In CO₂-enhanced geothermal systems (CO₂-EGS), geochemical reactions among CO₂, H₂O and rock dynamically alter pore structures through mineral dissolution/precipitation even with a small amount of water. However, the governing mechanisms remain poorly quantified. This study investigates the CO₂-H₂O-rock interactions of granite under different reaction temperatures and reaction times. The mineral composition and micro-morphology evolution of granite were analyzed by X-ray diffraction (XRD) and field emission scanning electron microscopy (FE-SEM), and the evolution of pore structure and the effects of reaction temperature and reaction time were investigated through mercury intrusion porosimetry (MIP), nitrogen adsorption test, and carbon dioxide adsorption test.
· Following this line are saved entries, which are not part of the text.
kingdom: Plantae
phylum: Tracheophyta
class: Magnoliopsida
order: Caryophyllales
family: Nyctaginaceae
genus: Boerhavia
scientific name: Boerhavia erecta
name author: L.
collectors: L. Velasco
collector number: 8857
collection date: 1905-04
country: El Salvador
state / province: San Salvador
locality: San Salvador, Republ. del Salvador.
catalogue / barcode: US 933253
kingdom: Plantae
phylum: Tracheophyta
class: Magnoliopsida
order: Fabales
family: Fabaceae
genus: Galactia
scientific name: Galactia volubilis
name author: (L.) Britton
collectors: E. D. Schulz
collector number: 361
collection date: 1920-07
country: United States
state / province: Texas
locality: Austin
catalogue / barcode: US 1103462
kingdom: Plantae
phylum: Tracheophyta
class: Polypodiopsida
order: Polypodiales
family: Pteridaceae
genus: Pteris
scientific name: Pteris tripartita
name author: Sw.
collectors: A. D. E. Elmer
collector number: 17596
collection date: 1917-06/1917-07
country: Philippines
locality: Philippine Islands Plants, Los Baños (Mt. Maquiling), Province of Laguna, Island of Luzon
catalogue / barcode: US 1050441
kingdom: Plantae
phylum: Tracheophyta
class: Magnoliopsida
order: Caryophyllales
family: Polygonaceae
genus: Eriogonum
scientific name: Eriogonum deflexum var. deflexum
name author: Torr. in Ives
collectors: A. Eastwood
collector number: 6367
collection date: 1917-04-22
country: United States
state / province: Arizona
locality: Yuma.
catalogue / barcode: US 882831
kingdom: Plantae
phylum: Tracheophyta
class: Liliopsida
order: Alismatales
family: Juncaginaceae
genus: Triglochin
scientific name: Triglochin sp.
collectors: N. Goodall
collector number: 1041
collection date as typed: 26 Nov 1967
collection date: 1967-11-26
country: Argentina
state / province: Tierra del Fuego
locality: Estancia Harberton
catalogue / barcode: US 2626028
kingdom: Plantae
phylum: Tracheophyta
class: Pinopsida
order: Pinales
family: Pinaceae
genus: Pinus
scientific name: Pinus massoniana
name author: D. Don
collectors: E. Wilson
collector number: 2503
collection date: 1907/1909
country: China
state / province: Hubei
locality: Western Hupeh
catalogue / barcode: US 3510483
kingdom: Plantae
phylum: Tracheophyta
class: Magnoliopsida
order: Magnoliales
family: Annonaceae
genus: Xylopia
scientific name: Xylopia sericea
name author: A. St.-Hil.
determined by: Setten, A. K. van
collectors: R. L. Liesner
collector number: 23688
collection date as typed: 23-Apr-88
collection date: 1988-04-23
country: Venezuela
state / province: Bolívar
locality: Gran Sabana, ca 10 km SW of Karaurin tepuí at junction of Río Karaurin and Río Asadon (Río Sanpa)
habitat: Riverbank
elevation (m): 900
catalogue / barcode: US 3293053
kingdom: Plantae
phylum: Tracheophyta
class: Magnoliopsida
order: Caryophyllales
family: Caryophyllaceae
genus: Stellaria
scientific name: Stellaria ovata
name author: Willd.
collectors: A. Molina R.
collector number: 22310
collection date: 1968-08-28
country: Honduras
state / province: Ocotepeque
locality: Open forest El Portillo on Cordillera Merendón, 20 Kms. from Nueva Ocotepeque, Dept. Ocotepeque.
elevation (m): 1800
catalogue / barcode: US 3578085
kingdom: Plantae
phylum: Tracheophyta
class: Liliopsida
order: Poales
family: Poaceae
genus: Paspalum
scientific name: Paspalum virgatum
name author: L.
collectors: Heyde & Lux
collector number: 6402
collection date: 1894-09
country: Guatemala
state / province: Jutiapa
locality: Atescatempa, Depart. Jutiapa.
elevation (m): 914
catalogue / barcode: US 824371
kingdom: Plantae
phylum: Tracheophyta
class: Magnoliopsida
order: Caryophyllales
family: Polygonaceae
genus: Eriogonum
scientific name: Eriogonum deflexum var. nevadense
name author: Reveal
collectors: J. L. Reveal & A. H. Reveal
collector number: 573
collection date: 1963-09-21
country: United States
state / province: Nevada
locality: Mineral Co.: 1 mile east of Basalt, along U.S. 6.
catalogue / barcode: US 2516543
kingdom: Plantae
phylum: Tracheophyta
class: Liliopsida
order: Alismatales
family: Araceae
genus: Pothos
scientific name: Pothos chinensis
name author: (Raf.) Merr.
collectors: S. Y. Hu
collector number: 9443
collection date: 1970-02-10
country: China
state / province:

Key findings reveal that (1) the content of quartz and biotite decreased, while feldspar and secondary minerals (calcite/kaolinite/dolomite) showed dynamic changes; (2) Mineral precipitation reduced pore diameters and even sealed fracture, whereas dissolution enhanced connectivity by expanding effective pore volume; (3) Mesopores and micropores exhibited the increase of specific surface area but decreased average pore diameter, with pore surfaces homogenizing but the three-dimensional complexity intensifying. Crucially, all changes positively correlated with reaction temperature and/or reaction time, establishing a tunable relationship for CO₂-EGS operation. These results resolve critical uncertainties in pore-structure evolution, offering actionable insights for improving CO₂ storage and geothermal extraction efficiency.